WHAT IS EXPECTED:
Could you give back exactly the lines below from the one with "abril 15, 2012 8:58 p. m." through the one with "Herstellern zusammen.", without a single picture?

PROVIDED DATA:
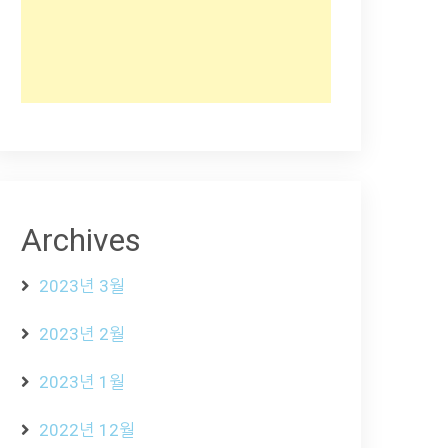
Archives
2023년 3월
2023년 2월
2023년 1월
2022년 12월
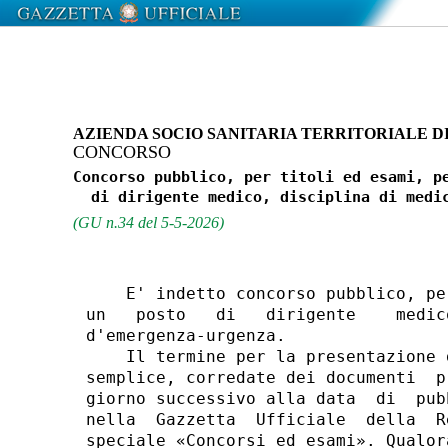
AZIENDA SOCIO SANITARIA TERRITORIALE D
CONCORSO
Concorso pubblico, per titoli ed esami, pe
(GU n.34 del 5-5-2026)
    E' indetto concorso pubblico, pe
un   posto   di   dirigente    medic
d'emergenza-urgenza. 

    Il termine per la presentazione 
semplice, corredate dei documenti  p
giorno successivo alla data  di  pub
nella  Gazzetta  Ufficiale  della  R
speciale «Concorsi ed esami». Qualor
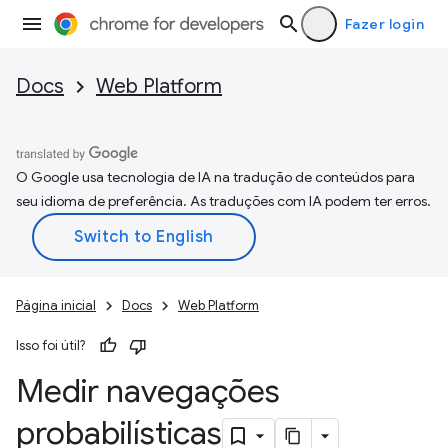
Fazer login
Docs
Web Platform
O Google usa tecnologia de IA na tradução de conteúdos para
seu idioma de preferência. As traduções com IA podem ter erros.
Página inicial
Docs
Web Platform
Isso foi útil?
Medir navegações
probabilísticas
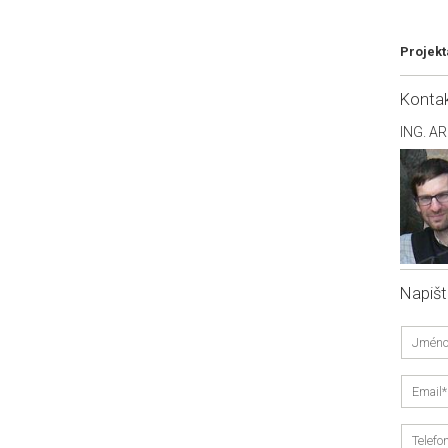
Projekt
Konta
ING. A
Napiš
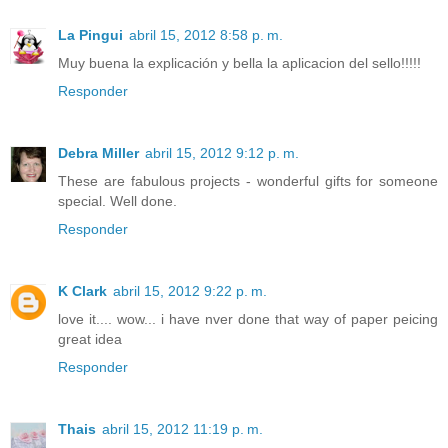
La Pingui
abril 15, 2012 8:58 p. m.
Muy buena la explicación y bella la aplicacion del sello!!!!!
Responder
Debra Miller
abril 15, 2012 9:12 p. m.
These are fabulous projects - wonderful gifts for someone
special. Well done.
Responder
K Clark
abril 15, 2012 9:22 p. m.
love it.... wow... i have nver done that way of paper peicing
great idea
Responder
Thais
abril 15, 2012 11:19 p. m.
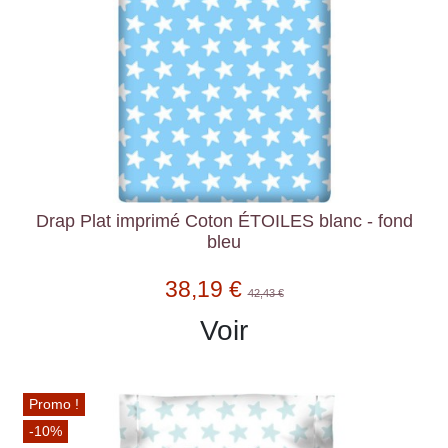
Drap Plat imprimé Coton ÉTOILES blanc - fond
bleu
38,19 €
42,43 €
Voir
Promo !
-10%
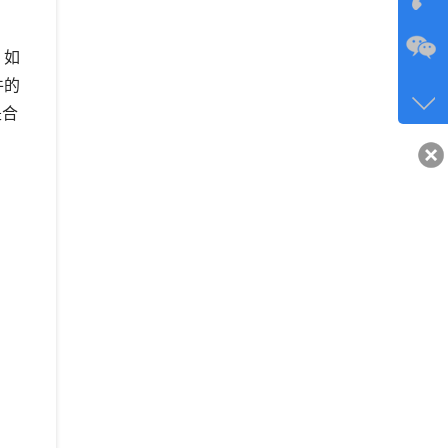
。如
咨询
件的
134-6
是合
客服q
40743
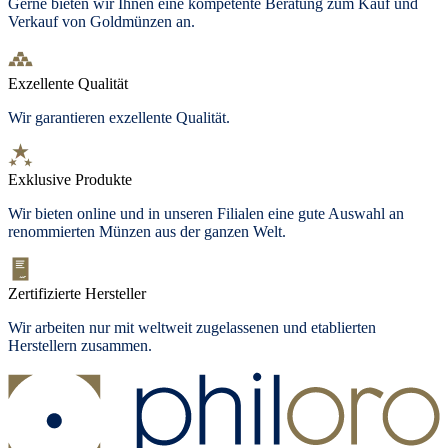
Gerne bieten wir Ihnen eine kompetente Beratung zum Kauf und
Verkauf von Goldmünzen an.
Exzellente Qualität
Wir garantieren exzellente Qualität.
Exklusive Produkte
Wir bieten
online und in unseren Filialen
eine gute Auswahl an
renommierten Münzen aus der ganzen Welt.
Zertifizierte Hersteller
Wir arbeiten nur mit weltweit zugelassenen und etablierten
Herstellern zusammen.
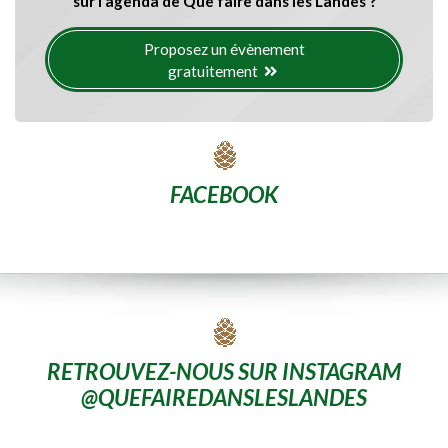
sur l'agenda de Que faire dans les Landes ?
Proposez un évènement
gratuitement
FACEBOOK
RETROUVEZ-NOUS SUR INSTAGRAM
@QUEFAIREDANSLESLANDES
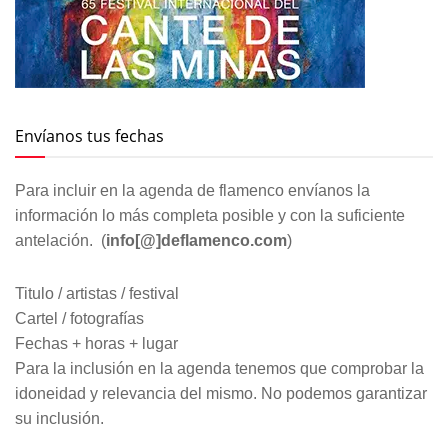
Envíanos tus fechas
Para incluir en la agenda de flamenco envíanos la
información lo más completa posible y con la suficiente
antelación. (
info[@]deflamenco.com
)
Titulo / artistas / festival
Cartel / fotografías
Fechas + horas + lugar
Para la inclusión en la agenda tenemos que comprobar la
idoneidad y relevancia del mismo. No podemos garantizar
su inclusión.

--

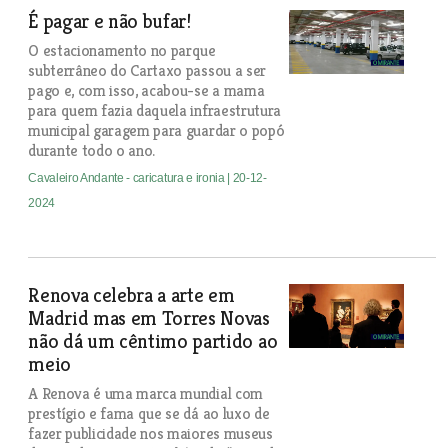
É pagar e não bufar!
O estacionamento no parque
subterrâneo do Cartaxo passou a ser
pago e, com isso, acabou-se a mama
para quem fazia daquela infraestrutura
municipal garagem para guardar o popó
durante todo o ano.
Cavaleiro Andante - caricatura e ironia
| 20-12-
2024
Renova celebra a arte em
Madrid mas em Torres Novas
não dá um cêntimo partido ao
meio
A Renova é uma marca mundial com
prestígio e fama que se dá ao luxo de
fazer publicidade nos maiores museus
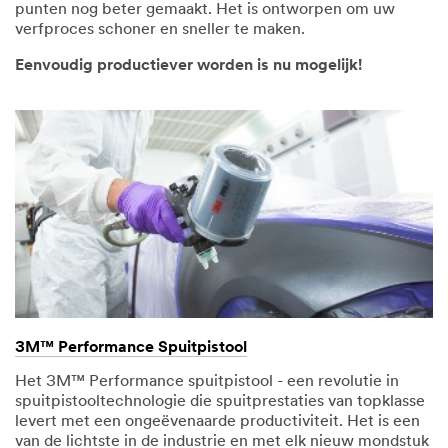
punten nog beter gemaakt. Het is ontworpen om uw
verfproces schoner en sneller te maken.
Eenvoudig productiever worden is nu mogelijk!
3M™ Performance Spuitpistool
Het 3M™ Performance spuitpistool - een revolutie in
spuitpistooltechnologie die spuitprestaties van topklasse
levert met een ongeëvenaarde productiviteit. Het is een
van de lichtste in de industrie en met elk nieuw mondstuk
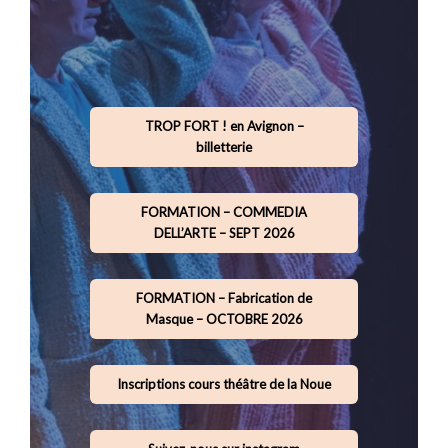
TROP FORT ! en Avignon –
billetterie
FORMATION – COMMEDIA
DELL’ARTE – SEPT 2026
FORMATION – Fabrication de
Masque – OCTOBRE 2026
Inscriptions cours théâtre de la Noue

TASK ANSWER:
abril 15, 2012 8:58 p. m.
Muy buena la explicación y bella la aplicacion del sello!!!!!
Responder
Debra Miller
abril 15, 2012 9:12 p. m.
These are fabulous projects - wonderful gifts for someone
special. Well done.
Responder
K Clark
abril 15, 2012 9:22 p. m.
love it.... wow... i have nver done that way of paper peicing
great idea
Responder
Thais
abril 15, 2012 11:19 p. m.
Drap Plat imprimé Coton ÉTOILES blanc - fond
bleu
38,19 €
42,43 €
Voir
Promo !
-10%
。如
咨询
件的
134-6
是合
客服q
40743
Gerne bieten wir Ihnen eine kompetente Beratung zum Kauf und
Verkauf von Goldmünzen an.
Exzellente Qualität
Wir garantieren exzellente Qualität.
Exklusive Produkte
Wir bieten
online und in unseren Filialen
eine gute Auswahl an
renommierten Münzen aus der ganzen Welt.
Zertifizierte Hersteller
Wir arbeiten nur mit weltweit zugelassenen und etablierten
Herstellern zusammen.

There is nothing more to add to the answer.